[Source records]
# # # # # # #

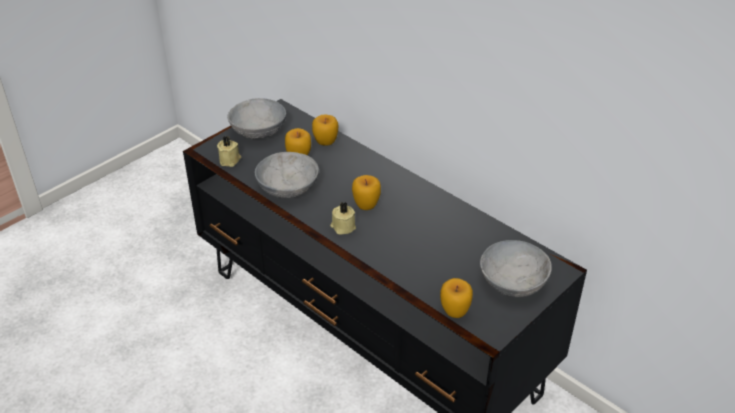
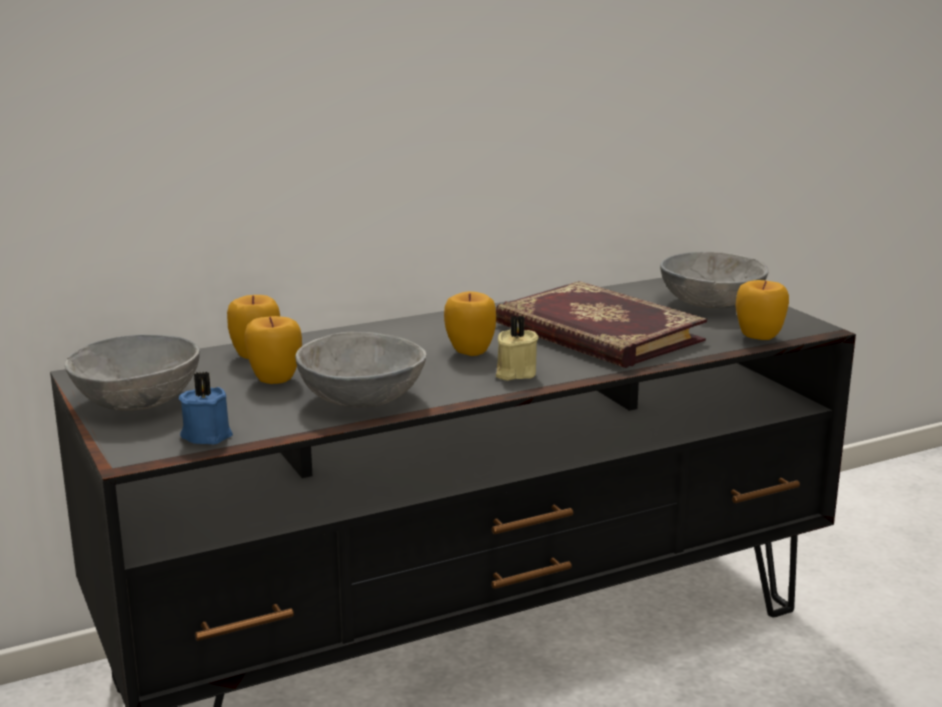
camera: 70 degrees left, 20 degrees down
beige candle [217,136,241,167] -> blue candle [179,371,233,444]
none -> book [496,281,707,368]

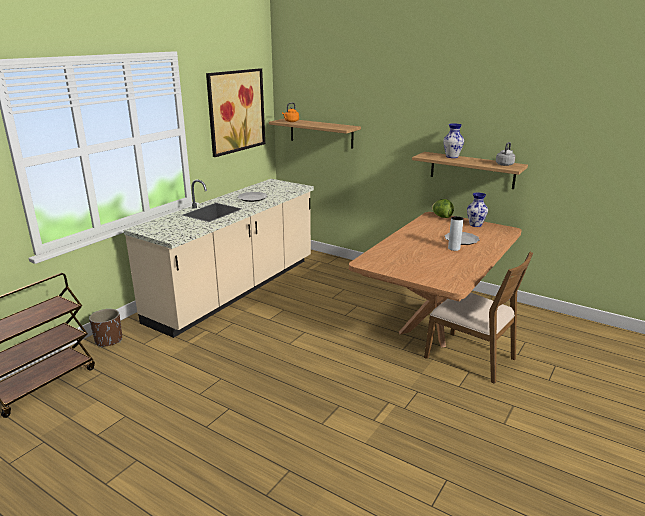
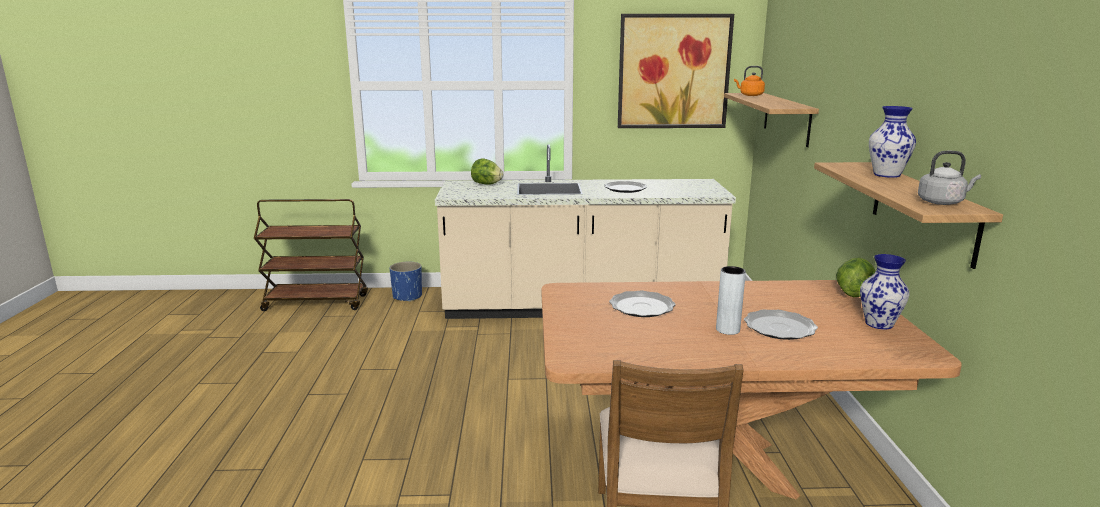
camera: 55 degrees right, 5 degrees down
brown planter [89,309,122,348] -> blue planter [390,262,422,302]
none -> lettuce [471,159,503,185]
none -> plate [609,291,676,317]

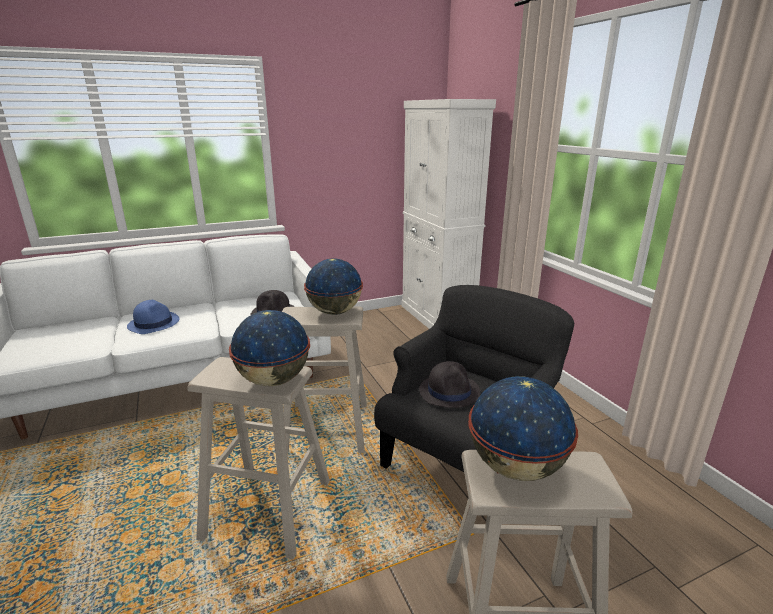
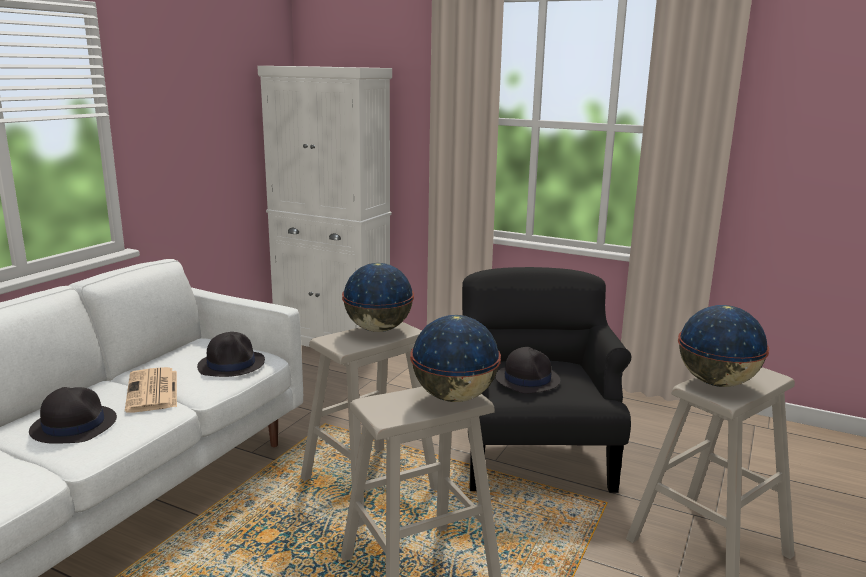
camera: 40 degrees left, 5 degrees down
blue hat [127,300,180,334] -> black hat [29,387,117,444]
none -> newspaper [125,367,177,412]

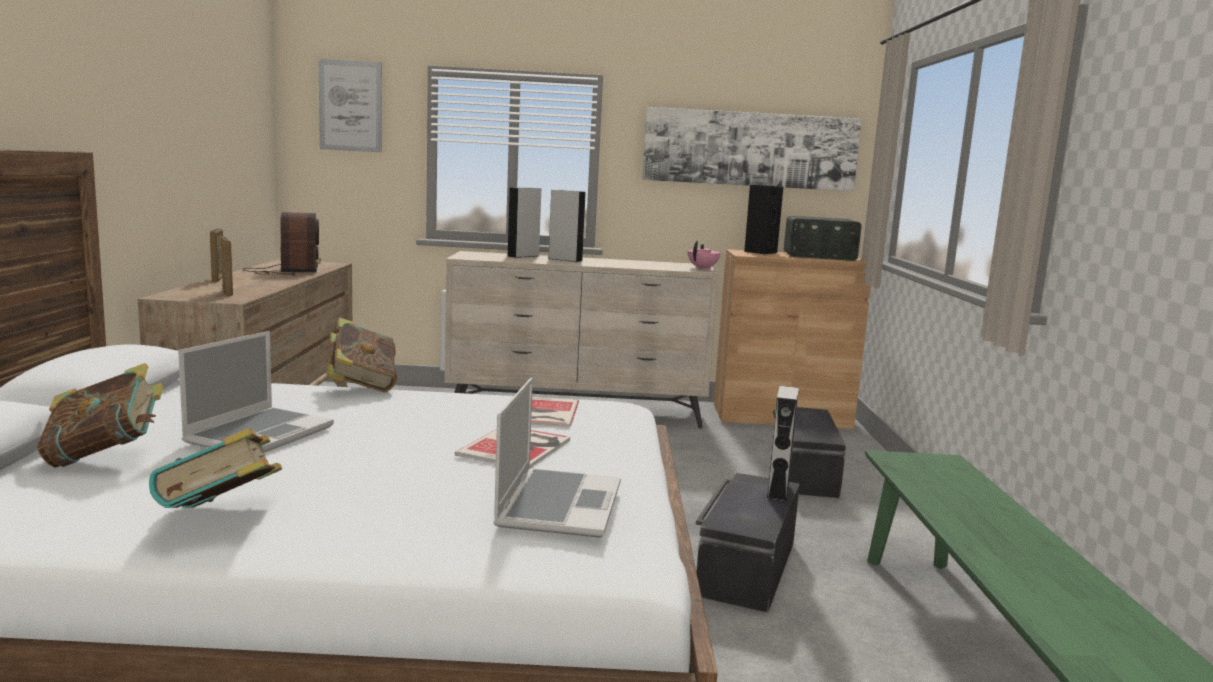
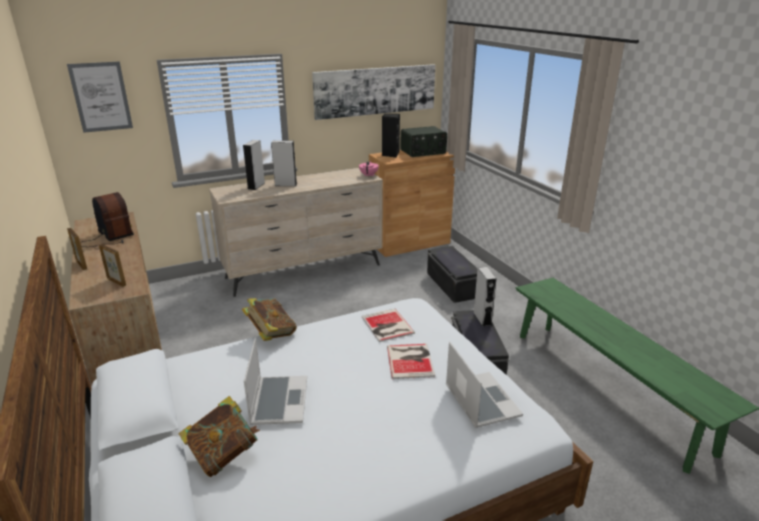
camera: 25 degrees left, 15 degrees up
book [149,428,282,508] -> none

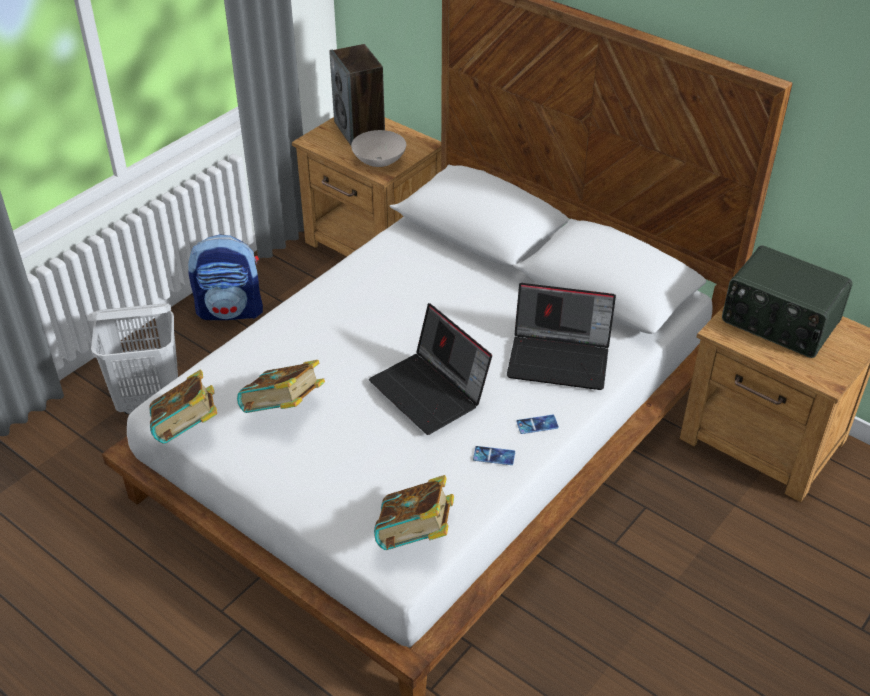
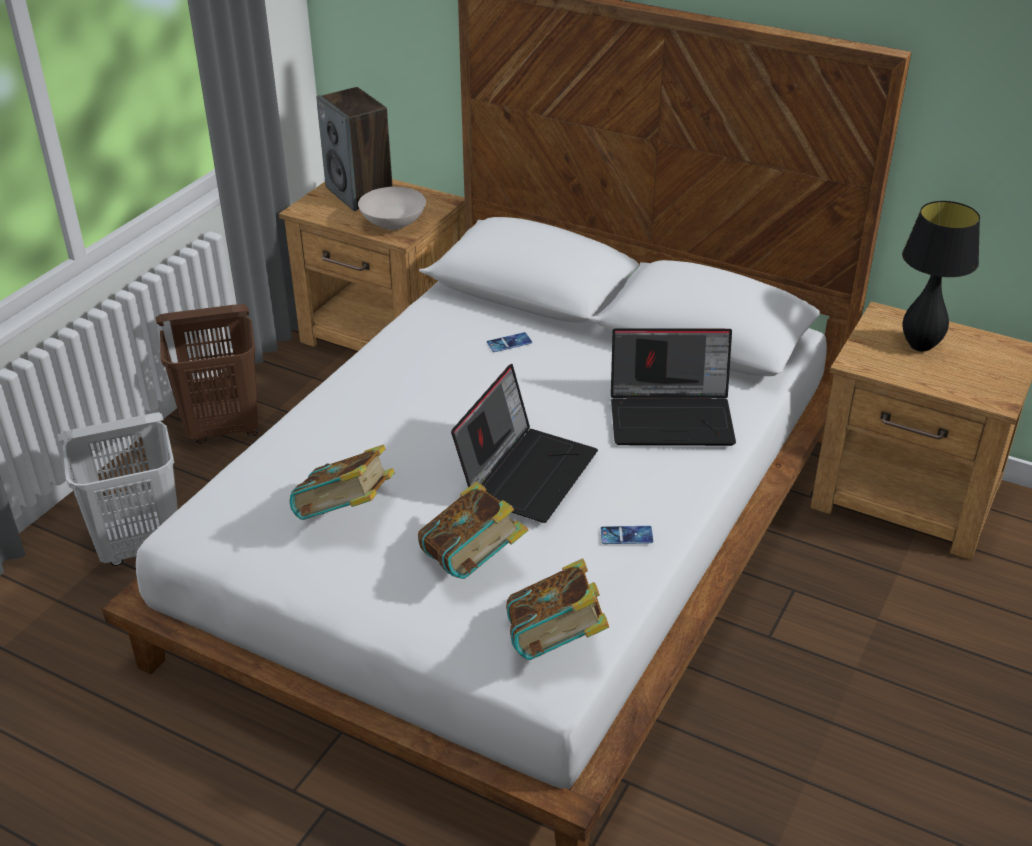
camera: 10 degrees left, 5 degrees down
book [149,370,217,444] -> book moved to [418,481,528,579]
backpack [188,235,263,320] -> brown laundry basket [156,304,258,444]
laptop [369,303,492,435] -> laptop turned 105 degrees counterclockwise [451,364,598,523]
phone [516,415,559,434] -> phone moved to [487,332,532,352]
radio [722,245,853,358] -> black table lamp [902,201,980,352]

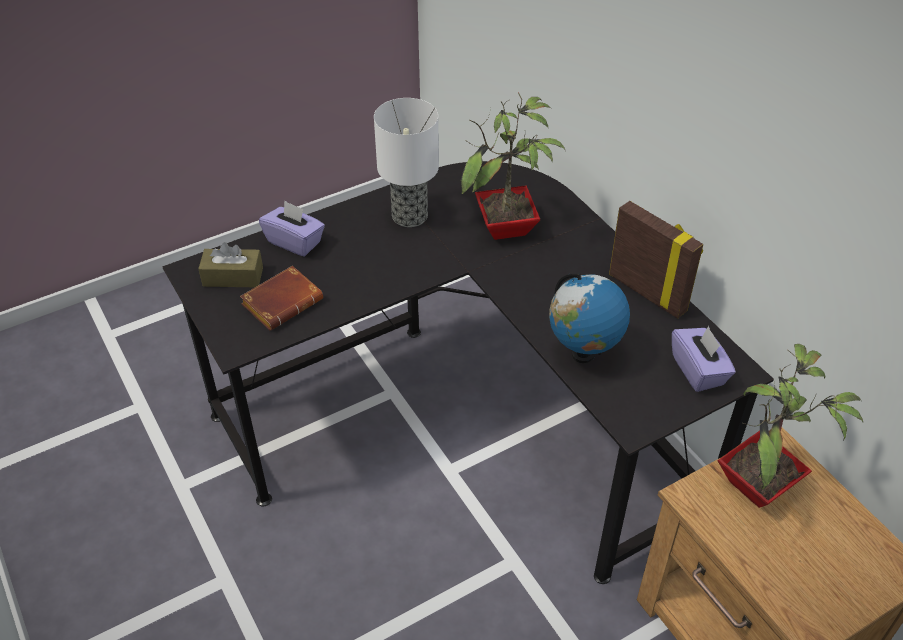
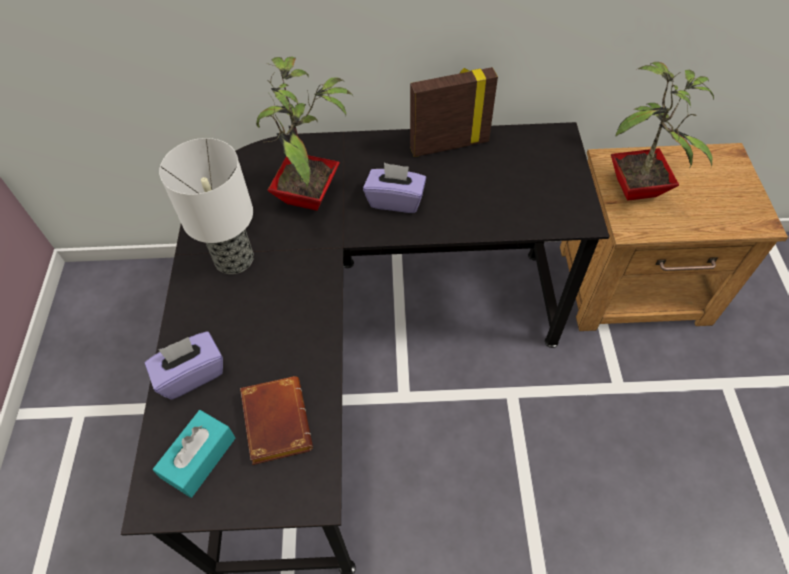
camera: 60 degrees left, 10 degrees up
brown tissue box [198,242,263,287] -> turquoise tissue box [153,410,236,498]
globe [549,272,630,363] -> none
purple tissue box [672,326,736,392] -> purple tissue box moved to [363,163,426,213]

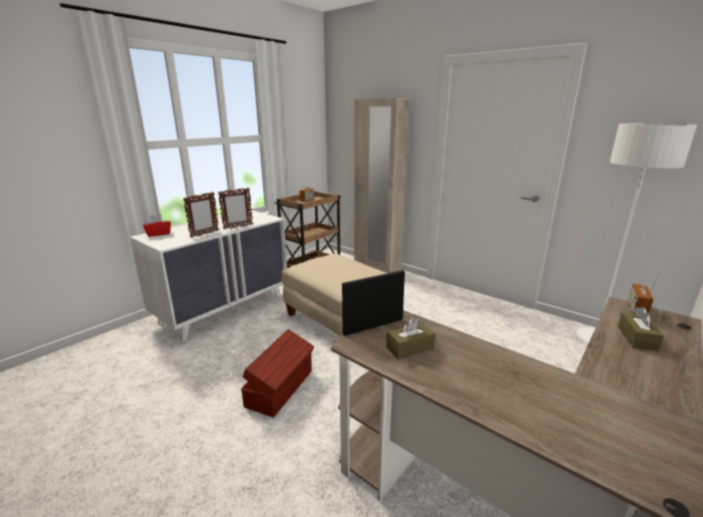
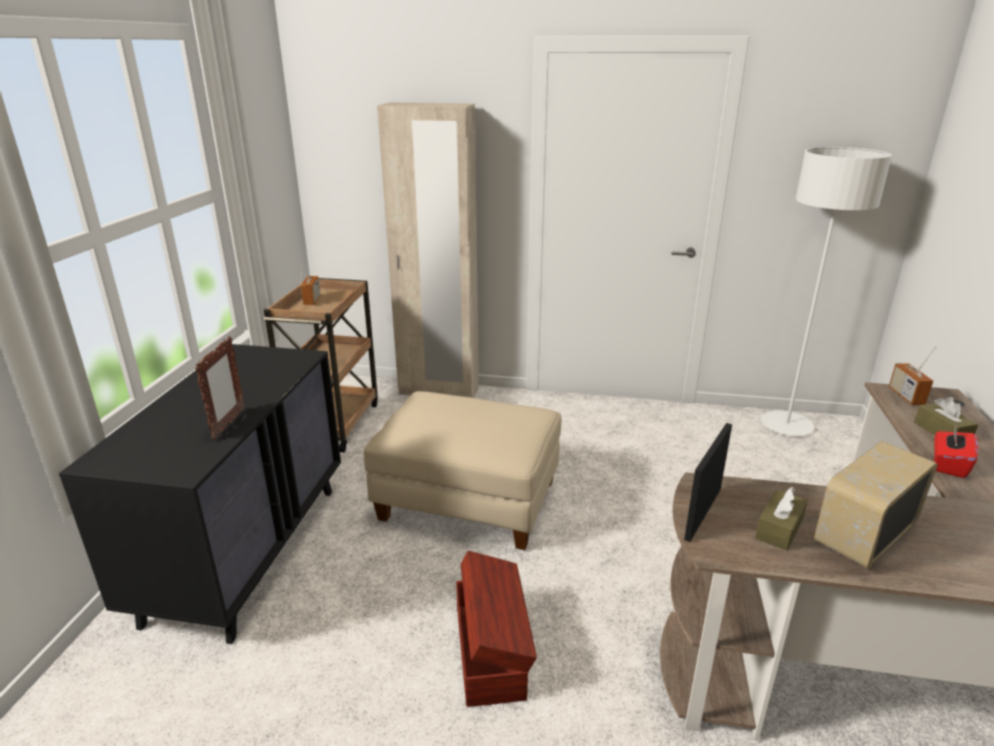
camera: 30 degrees left, 5 degrees up
white dresser [130,210,287,342] -> black dresser [59,344,341,644]
red tissue box [143,214,171,237] -> red tissue box moved to [934,423,978,478]
picture frame [218,187,253,230] -> none
none -> radio [814,441,938,569]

# # # # # # #

» **Try it**
Your task is to repeat exactly the lines from the beginning of the data to the line that contains "none -> newspaper [125,367,177,412]", both ends included, leaving out pictures.

» **Reply**
camera: 70 degrees left, 20 degrees down
beige candle [217,136,241,167] -> blue candle [179,371,233,444]
none -> book [496,281,707,368]

camera: 55 degrees right, 5 degrees down
brown planter [89,309,122,348] -> blue planter [390,262,422,302]
none -> lettuce [471,159,503,185]
none -> plate [609,291,676,317]

camera: 40 degrees left, 5 degrees down
blue hat [127,300,180,334] -> black hat [29,387,117,444]
none -> newspaper [125,367,177,412]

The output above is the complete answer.